======== Data records

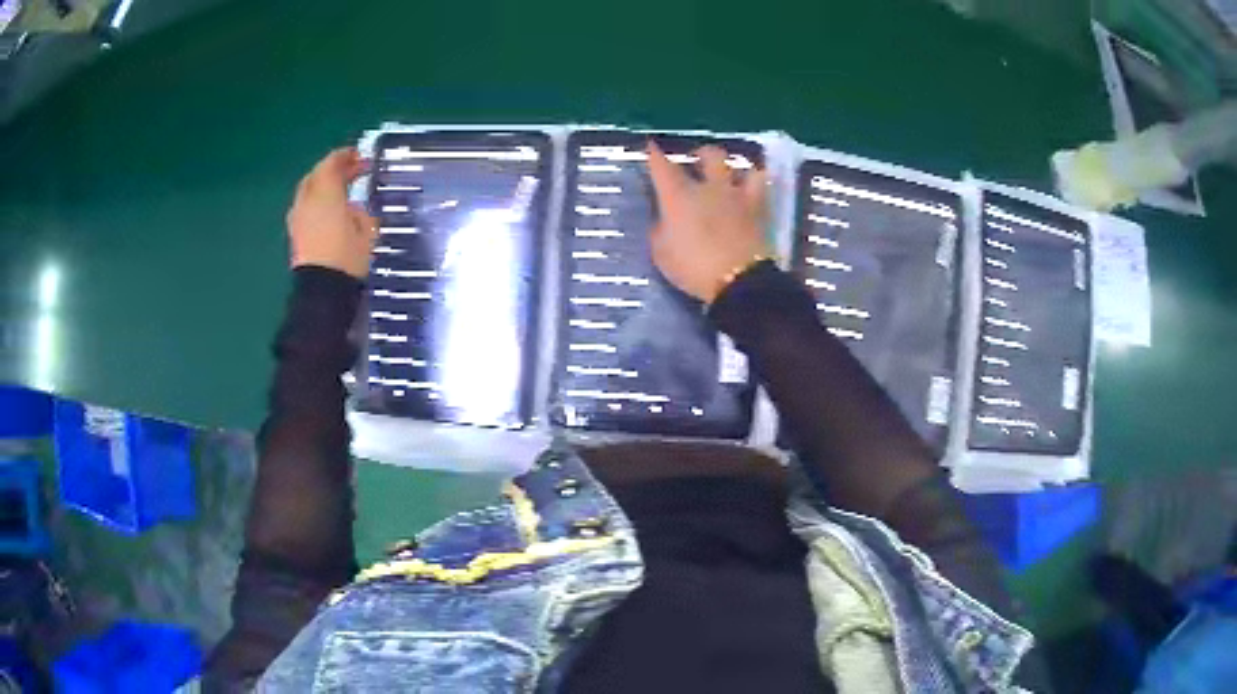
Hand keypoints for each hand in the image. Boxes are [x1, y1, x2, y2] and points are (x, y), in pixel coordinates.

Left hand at [286, 147, 378, 278]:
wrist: (322, 291)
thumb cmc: (348, 257)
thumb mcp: (366, 230)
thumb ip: (360, 211)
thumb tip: (353, 207)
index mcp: (326, 193)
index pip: (332, 163)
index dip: (346, 156)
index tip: (360, 156)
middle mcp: (307, 199)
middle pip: (317, 174)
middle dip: (333, 169)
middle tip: (351, 171)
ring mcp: (298, 216)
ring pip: (308, 190)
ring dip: (323, 185)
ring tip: (339, 190)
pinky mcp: (295, 233)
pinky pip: (305, 206)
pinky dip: (316, 201)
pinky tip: (328, 210)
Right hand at [646, 141, 768, 303]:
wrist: (738, 281)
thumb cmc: (693, 268)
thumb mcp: (662, 253)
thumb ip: (660, 230)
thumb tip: (663, 219)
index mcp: (679, 195)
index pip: (662, 166)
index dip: (654, 154)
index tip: (651, 146)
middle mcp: (709, 187)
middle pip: (708, 155)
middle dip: (701, 154)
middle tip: (698, 162)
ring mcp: (737, 195)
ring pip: (740, 165)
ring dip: (734, 167)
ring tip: (731, 175)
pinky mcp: (760, 209)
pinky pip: (762, 184)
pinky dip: (755, 182)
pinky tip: (753, 188)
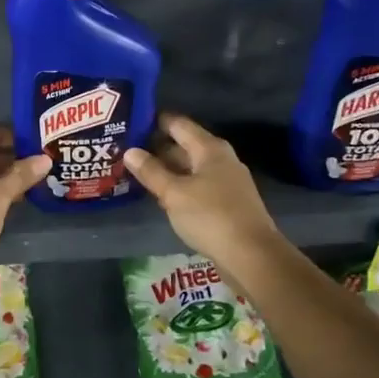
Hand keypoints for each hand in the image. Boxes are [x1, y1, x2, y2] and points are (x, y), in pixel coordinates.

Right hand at [124, 112, 280, 262]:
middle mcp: (220, 158)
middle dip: (157, 148)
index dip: (154, 121)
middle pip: (184, 145)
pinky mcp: (227, 202)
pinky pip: (198, 185)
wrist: (252, 255)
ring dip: (167, 169)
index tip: (130, 123)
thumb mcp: (174, 193)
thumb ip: (151, 171)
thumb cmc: (210, 216)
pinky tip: (162, 195)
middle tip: (126, 151)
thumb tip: (129, 151)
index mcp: (209, 148)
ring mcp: (226, 181)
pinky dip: (179, 186)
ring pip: (190, 167)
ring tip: (137, 172)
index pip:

================

◆ What you have to do
Exactly as written above, print every line of the data but not its pictures.

◆ Written reply
Hand keypoints for each hand in the image. Boxes are [x1, y1, x2, y2] and points are (x, y), in pixel coordinates.

Left hand at [286, 147, 378, 278]:
wrist: (322, 291)
thumb cmc: (348, 257)
thumb mcp: (366, 230)
thumb ip: (360, 211)
thumb tip: (353, 207)
index mcp: (326, 193)
index pip: (332, 163)
index dip: (346, 156)
index tip: (360, 156)
middle mcp: (307, 199)
middle pip: (317, 174)
middle dip: (333, 169)
middle tip: (351, 171)
ring mcp: (298, 216)
ring pip: (308, 190)
ring dip: (323, 185)
ring tip: (339, 190)
pinky mcp: (295, 233)
pinky pip: (305, 206)
pinky dip: (316, 201)
pinky tip: (328, 210)
Right hand at [646, 141, 768, 303]:
wrist: (738, 281)
thumb cmc: (693, 268)
thumb mcp: (662, 253)
thumb ip: (660, 230)
thumb tip: (663, 219)
index mcp: (679, 195)
index pip: (662, 166)
index dip: (654, 154)
index tip: (651, 146)
middle mcp: (709, 187)
middle pip: (708, 155)
middle dip: (701, 154)
middle tip: (698, 162)
ring mcp: (737, 195)
ring pip: (740, 165)
ring dip: (734, 167)
ring tip: (731, 175)
pinky mcp: (760, 209)
pinky pip: (762, 184)
pinky dip: (755, 182)
pinky tip: (753, 188)
Hand keypoints for each hand in the image. Boxes are [x1, y1, x2, y2] and points are (x, y), in pixel coordinates.

Right hand at [124, 112, 280, 262]:
middle mcp: (220, 158)
middle dip: (157, 148)
index dip: (154, 121)
middle pip: (184, 145)
pinky mcp: (227, 202)
pinky pip: (198, 185)
wrist: (252, 255)
ring dip: (167, 169)
index tip: (130, 123)
thumb mcp: (174, 193)
thumb ip: (151, 171)
thumb cmc: (210, 216)
pinky tip: (162, 195)
middle tip: (126, 151)
thumb tip: (129, 151)
index mcp: (209, 148)
ring mcp: (226, 181)
pinky dip: (179, 186)
ring pip: (190, 167)
ring tip: (137, 172)
index pip:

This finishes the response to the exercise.